Breaking News

Somasi Luhut Pandjaitan Atas Dugaan Konsesi Tambang Papua Bentuk Antikritik Pejabat Negara


Somasi Menteri Koordinator Bidang Kemaritiman dan Investasi Luhut Binsar Pandjaitan terhadap Koordinator KontraS dan Direkut Eksekutif Lokataru Haris Azhar atas dugaan kepemilikan konsensi tambang sang menteri di Papua menuai tanggapan kuasa hukum mereka. Somasi dinilai bentuk sikap antikritik pejabat negara.

Menanggapi somasi tersebut, Julius Ibrani, Kuasa Hukum Fatia Maulidiyanti‎ menyatakan apa yang dilakukan Fatia selaku Koordinator KontraS adalah tugas kelembagaan untuk advokasi publik berbasis riset tentang kondisi di Papua.

"KontraS secara kelembagaan memiliki rekam jejak yang panjang dan valid dalam melakukan pengawasan dan kontrol terhadap jalannya pemerintahan termasuk secara khusus di Papua," kata Julius pada Selasa 31 Agustus 2021.

"Luhut sebagai pejabat negara seharusnya merespon dengan sarana dan ruang yang bersifat publik seperti diskusi, klarifikasi dan lain-lain. Bukan dengan Somasi yang bernuansa personal. Sudah salah kaprah di situ,” tuturnya lagi.

Somasi Luhut, lanjutnya, menambah fenomena serangan serupa yakni musim somasi yang dilayangkan pejabat pemerintah kepada publik akhir-akhir ini.

Hal itu merupakan bentuk pembungkaman dan bukti tidak adanya transparansi maupun akuntabilitas terkait informasi publik.

Hasil riset yang menjadi dasar pernyataan kliennya tersebut juga merupakan salah satu bentuk kerja-kerja pembela hak asasi manusia dan bentuk kebebasan berpendapat yang dilindungi dan dijamin oleh negara.

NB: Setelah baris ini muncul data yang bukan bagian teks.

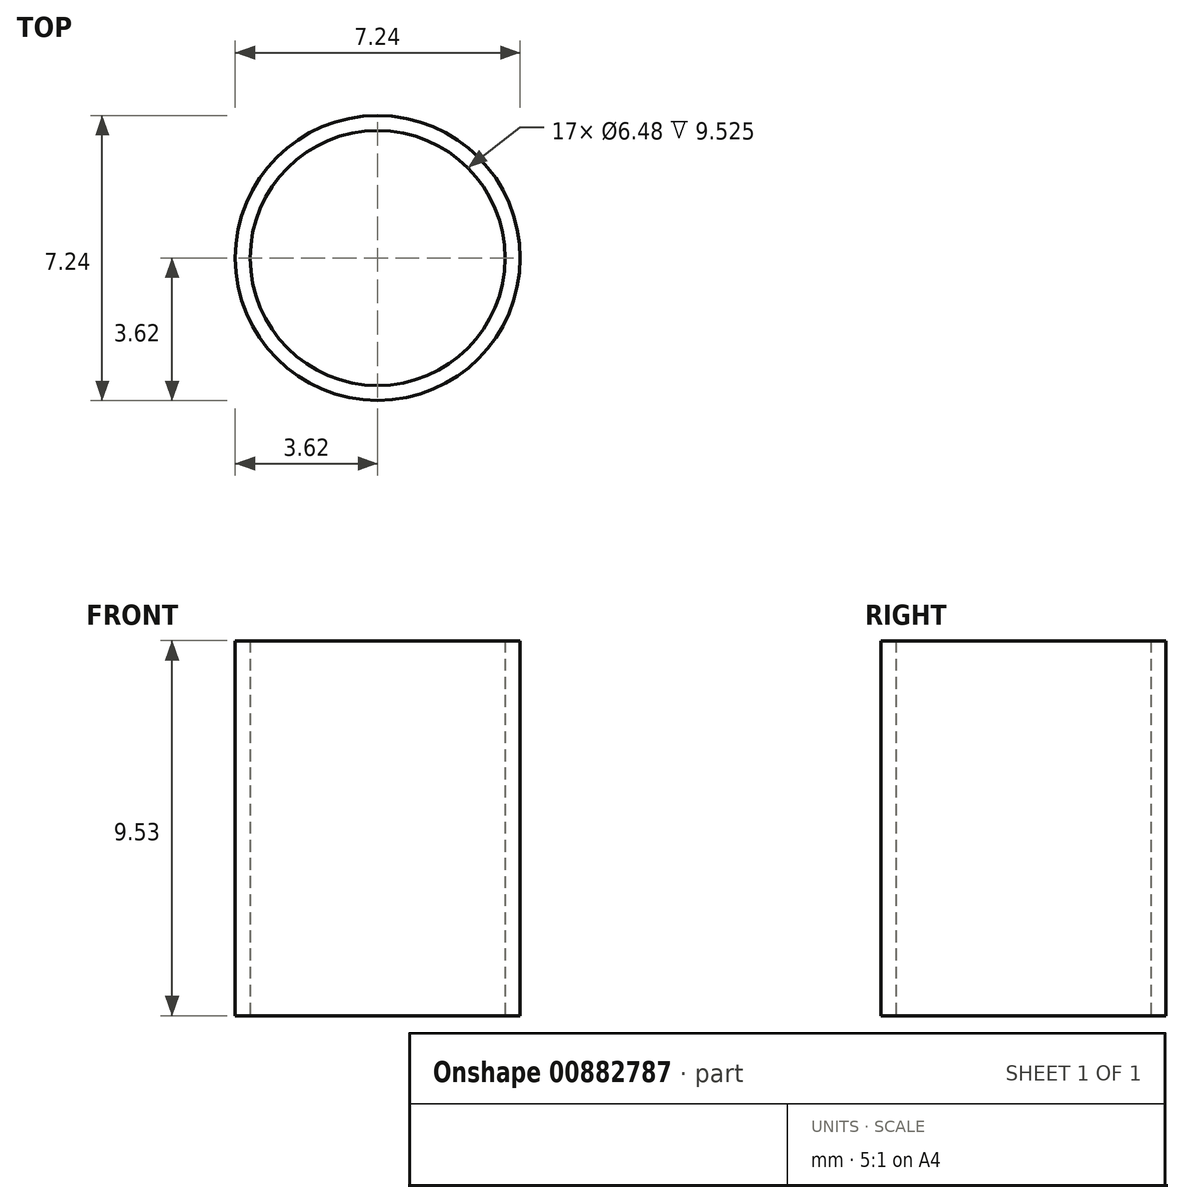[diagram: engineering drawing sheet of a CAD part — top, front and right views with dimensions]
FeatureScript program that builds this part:
annotation { "Feature Type Name" : "Feature", "Feature Type Description" : "" }
export const myFeature = defineFeature(function(context is Context, id is Id, definition is map)
    precondition{}
    {
        {
            var Q0;
            Q0=qCreatedBy(makeId("Top.planeOp"),FACE);
            var sketch = newSketch(context, id + "F0", { "sketchPlane" : qUnion([Q0])});
            skCircle(sketch, "E0", {"center": v(0, 0) * mm, "radius": 3.24 * mm});
            skCircle(sketch, "E1", {"center": v(0, 0) * mm, "radius": 3.62 * mm});
            skSolve(sketch);
        }
        {
            var Q0;
            Q0 = qSketchRegion(id + "F0", true);
            extrude(context, id + "F1", {"entities" : qUnion([Q0]), "depth" : 9.52 * mm, "offsetDistance" : 25.4 * mm});
        }
    });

Hal itu diatur dalam Pasal 28E ayat (2) dan Pasal 28F UUD 1945, TAP MPR No. XVII/MPR/1998 tentang Hak Asasi Manusia, Pasal 19 Deklarasi Universal Hak Asasi Manusia, Pasal 19 ayat (1) dan (2) Kovenan Internasional Hak Sipil dan Politik yang sudah diratifikasi oleh Pemerintah Indonesia pada tahun 2005, dan Pasal 23 ayat (2) Undang-Undang Nomor 39 Tahun 1999 tentang Hak Asasi Manusia.

Selain itu, tren somasi yang dilayangkan pejabat negara ini merupakan bentuk anti kritik. Padahal pernyataan ataupun penyampaian informasi publik dan kritik terhadap pejabat negara merupakan salah satu bentuk partisipasi publik yang dilindungi.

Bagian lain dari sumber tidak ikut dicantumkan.